Andrew Bailey, who sits on the body that sets interest rates, said inflation was still “very high”.
Last week’s inflation data showed that the price of a basket of goods and services rose by about 4.6% in the 12 months to the end of October.
This reading, called consumer price index (CPI) inflation, was the lowest in two years.
After the figures came out, Prime Minister Rishi Sunak said he had halved inflation, one of five key priorities set at the beginning of the year. Economists already expected inflation to more than halve when Mr Sunak made the pledge.
While Mr Sunak wanted to halve inflation from around 11% earlier this year, the actual target the bank is working towards is 2%.
In a speech, Mr Bailey said it was too early to say that inflation has been brought under control and it was also too early to talk about cutting interest rates.

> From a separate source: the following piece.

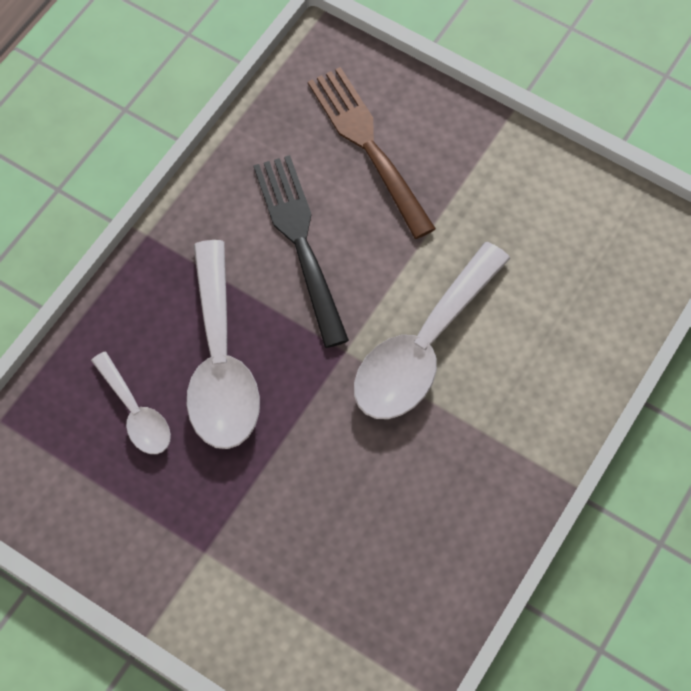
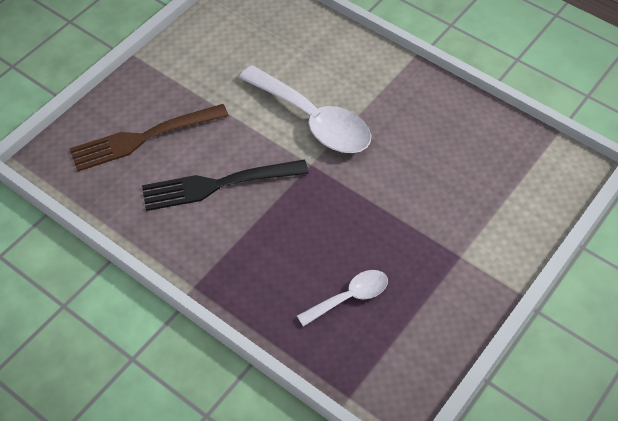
camera: 85 degrees left, 10 degrees down
white spoon [187,240,260,449] -> none

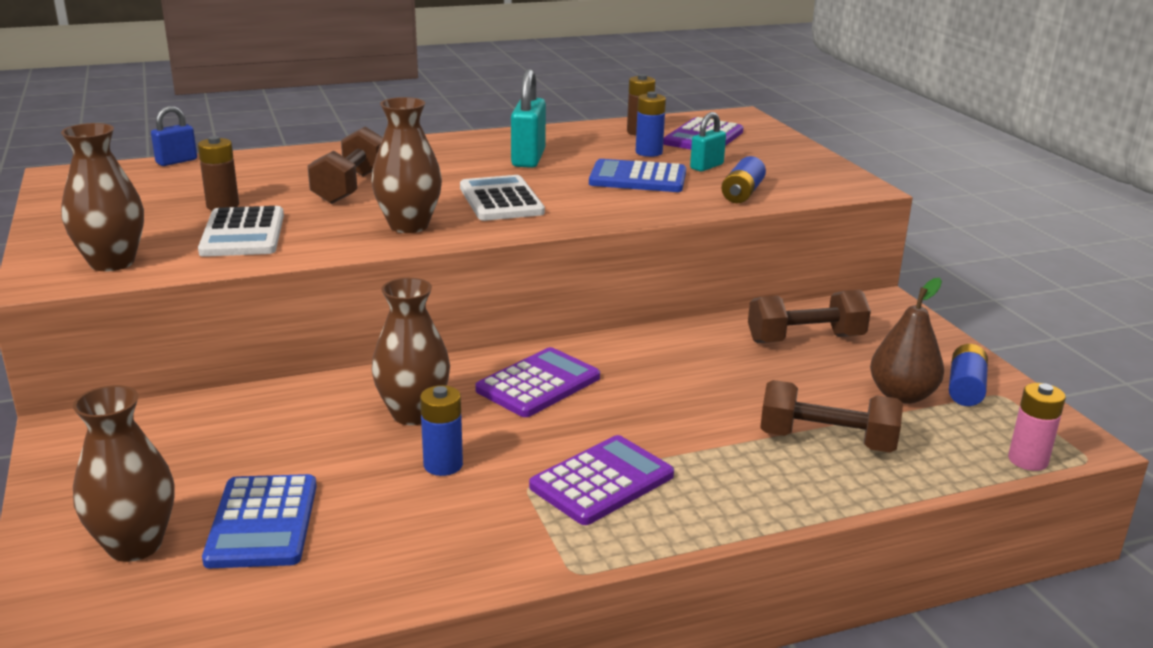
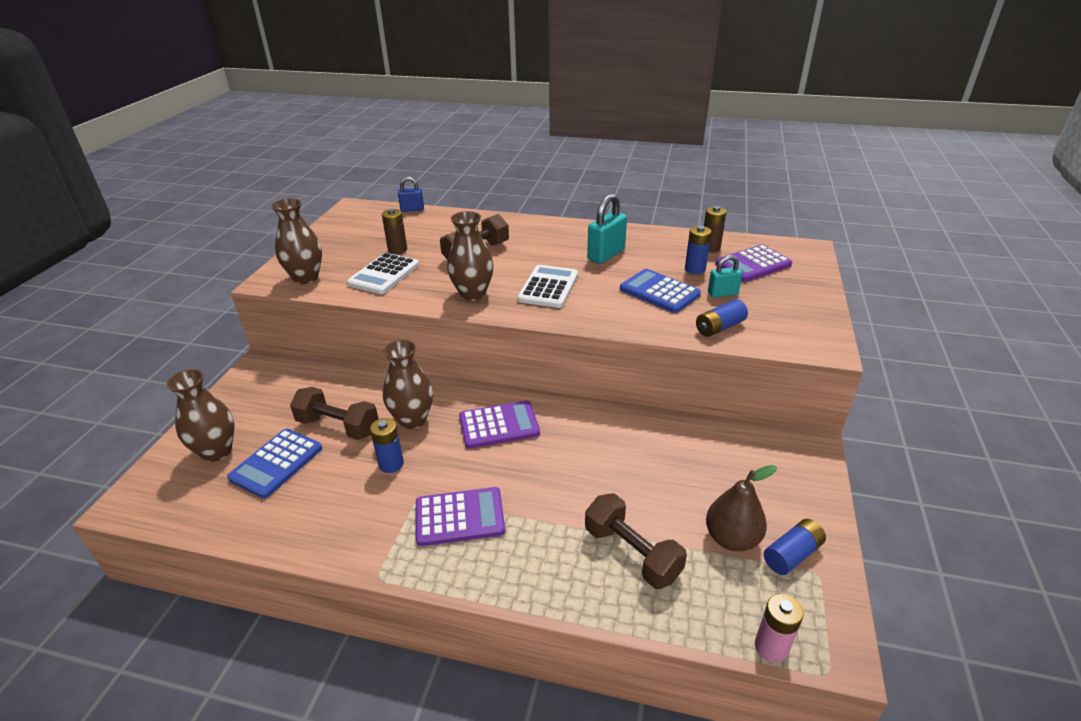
camera: 35 degrees right, 10 degrees up
brown dumbbell [748,290,871,343] -> brown dumbbell moved to [290,387,379,440]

The bank has raised rates over the past two years in an effort to get inflation under control.
“Although the inflation data released last week for October was welcome news, it is too early to declare victory,” he said.
“Inflation remains very high and we need to ensure that we reduce it to the 2% target.”
Mr Bailey said the Bank’s interest rates are currently “restrictive”, meaning they are helping to curb inflation.
“If we maintain this stance for a long time, we will drive inflation out of the system. That’s what we’ll do,” he said.
He said that could mean interest rates would rise again if inflation remains more stable. He said interest rates would need to remain restrictive “for quite some time yet.”
“Let me be very clear: it is too early to be thinking about a rate cut,” Mr Bailey said.